Which areas in the US are ideal for hydroelectric power?
Hydropower relies on facilities that are close to a water source. Some areas in the US are ideal because of heavy rain or snowfall. The Pacific Northwest, for example, has more rainfall than parts of the continental U.S. Snow accumulates in the mountains during the winter, and in the spring this snowmelt feeds rivers and tributaries where hydroelectric power plants can be built to use the river or store water for turning turbines.
Almost all hydroelectric power in the US comes from onshore plants, with very little offshore production. In 2021, just five states accounted for more than half of all hydroelectric power generation in the US: Washington (27%), Oregon (11%), New York (11%), California (6%), and Tennessee (5%). ).
Almost all hydroelectric power generation in New York comes from the Niagara River, which empties into Niagara Falls. The state-controlled utility’s power plants at Niagara Falls produce 28.7 billion kWh of electricity each year, which is enough to power 287 billion 100-watt light bulbs.

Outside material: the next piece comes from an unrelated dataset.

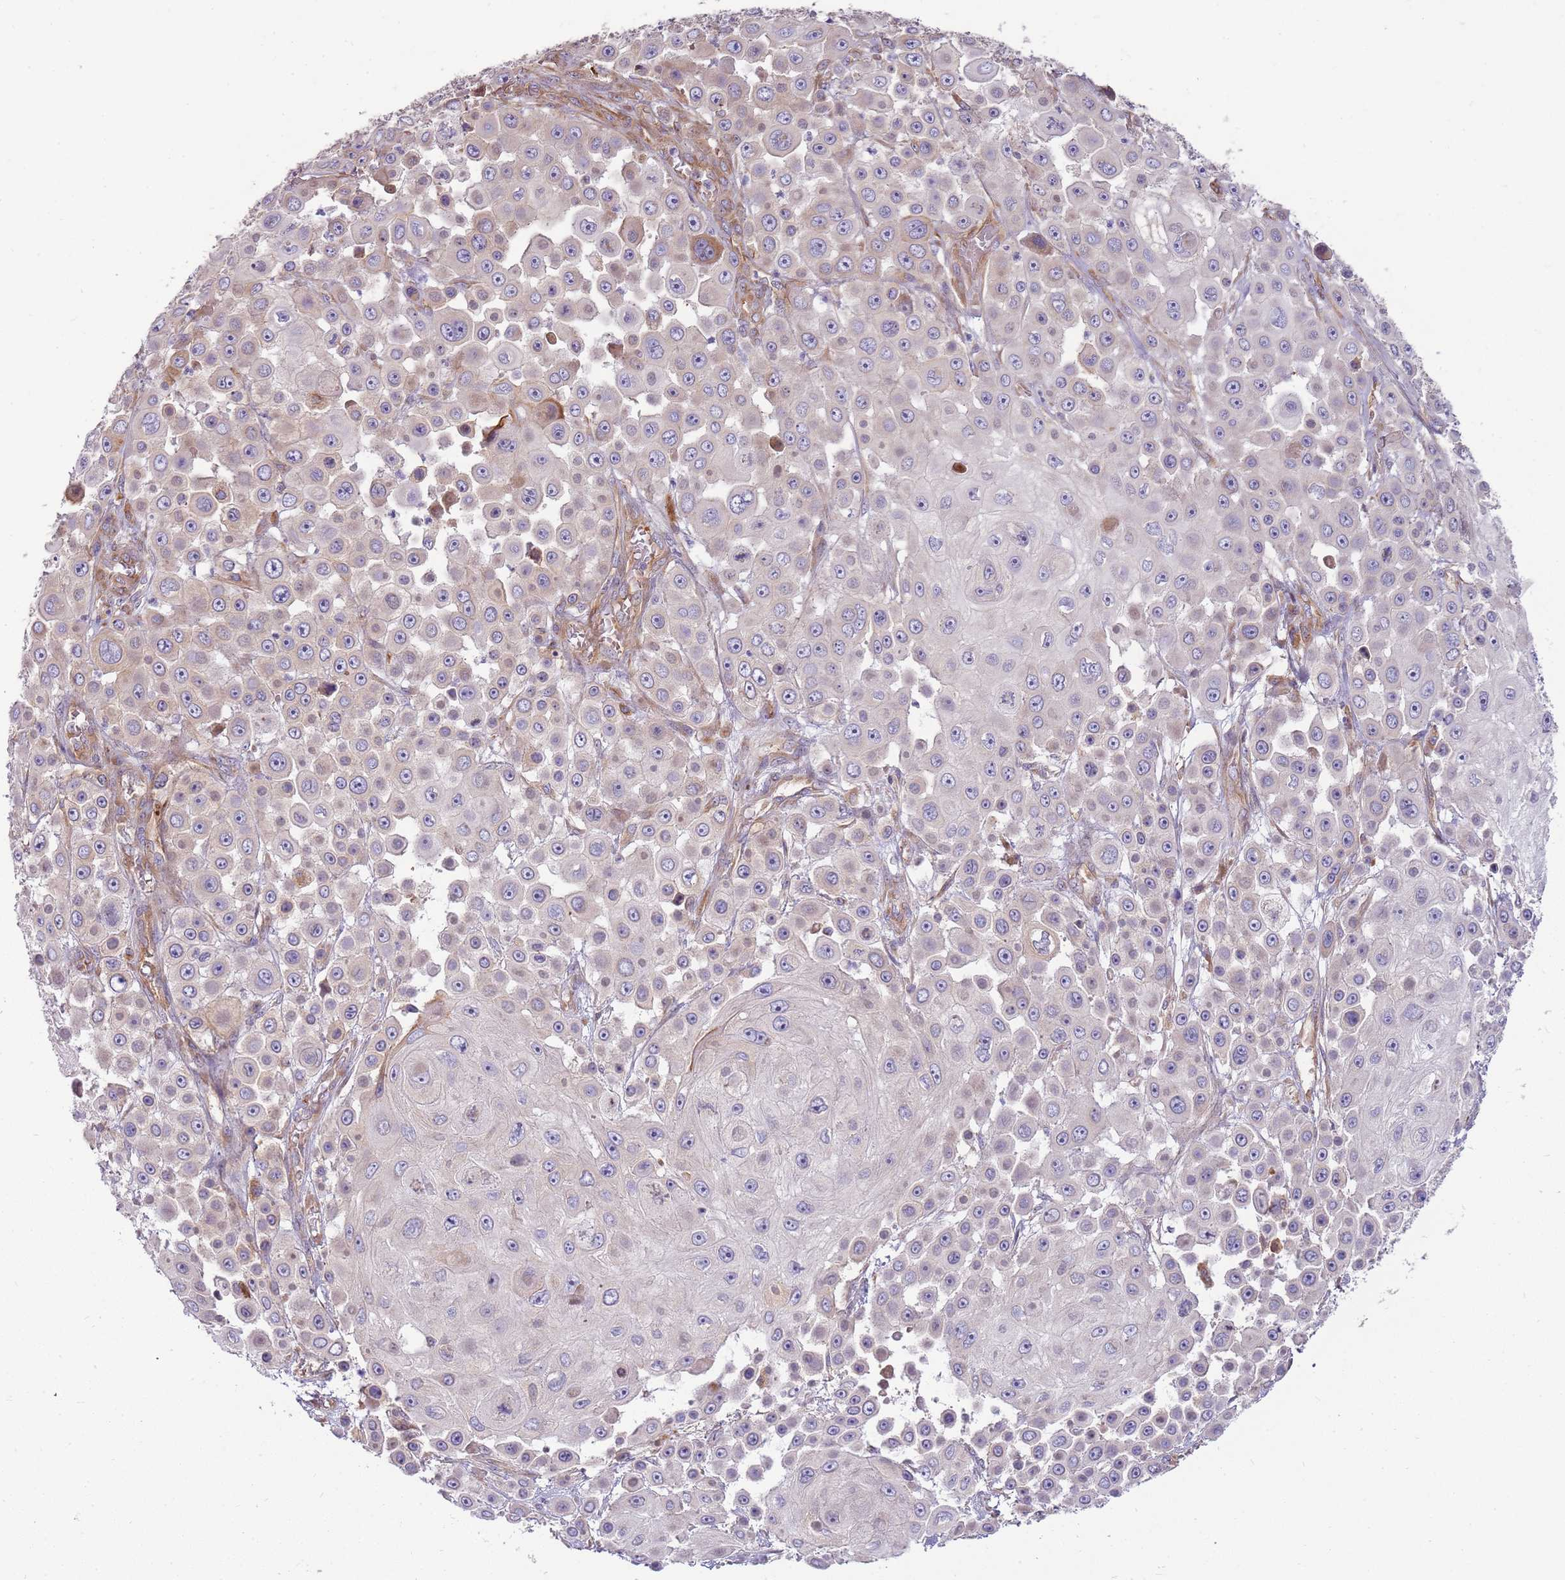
{"staining": {"intensity": "negative", "quantity": "none", "location": "none"}, "tissue": "skin cancer", "cell_type": "Tumor cells", "image_type": "cancer", "snomed": [{"axis": "morphology", "description": "Squamous cell carcinoma, NOS"}, {"axis": "topography", "description": "Skin"}], "caption": "DAB immunohistochemical staining of skin cancer (squamous cell carcinoma) exhibits no significant positivity in tumor cells.", "gene": "EMC1", "patient": {"sex": "male", "age": 67}}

How to invest in hydropower
There aren’t many publicly traded companies that focus solely on hydropower, and dedicated indices and exchange-traded funds are hard to come by. That may mean focusing on alternative renewable energy indices and ETFs. Stocks are typically utility companies that can build large power generation facilities. In addition, few publicly traded companies are available for trading as many utility companies that operate hydroelectric power are government controlled.
- Brookfield Renewable Partners LP (NYSE: BEP) is focused on renewable energy and operates in more than 30 countries in North America, South America, Europe and Asia. Hydropower accounted for around 75 percent of total sales in 2022.
- IDACORP (NYSE: IDA) controls Idaho Power Company, a regulated electric utility that operates 17 hydroelectric power plants that draw water from a river and its tributaries in the state. Geothermal energy is also part of the mix of renewable energies.
- Ocean Power Technologies Inc. (NYSE: OPTT) develops systems that generate electricity by harnessing the renewable energy of ocean waves.
- Portland General Electric Company (NYSE: POR) is expanding its use of renewable energy, shifting away from coal and other fossil fuels. Because the focus is Oregon and there are few rivers and tributaries to build on, the potential construction of additional hydroelectric power plants within the state is limited.
Are there limits to increasing hydroelectric power generation?
Conservationists oppose the development of water resources in certain areas because of concerns about the impact of power generation plants on fish, wildlife and plants. This resistance can pose an obstacle to the construction of new plants, unless laws or court decisions permit such development.
Because hydroelectric power plants rely on water, drought or little rainfall or snow can severely affect hydroelectric power. Without water, the turbines would be idle.
Water sources and the power of water flow in rivers can also limit the construction of facilities. The Midwest offers little potential for hydropower construction, but the eastern and western states offer potential with their proximity to mountains.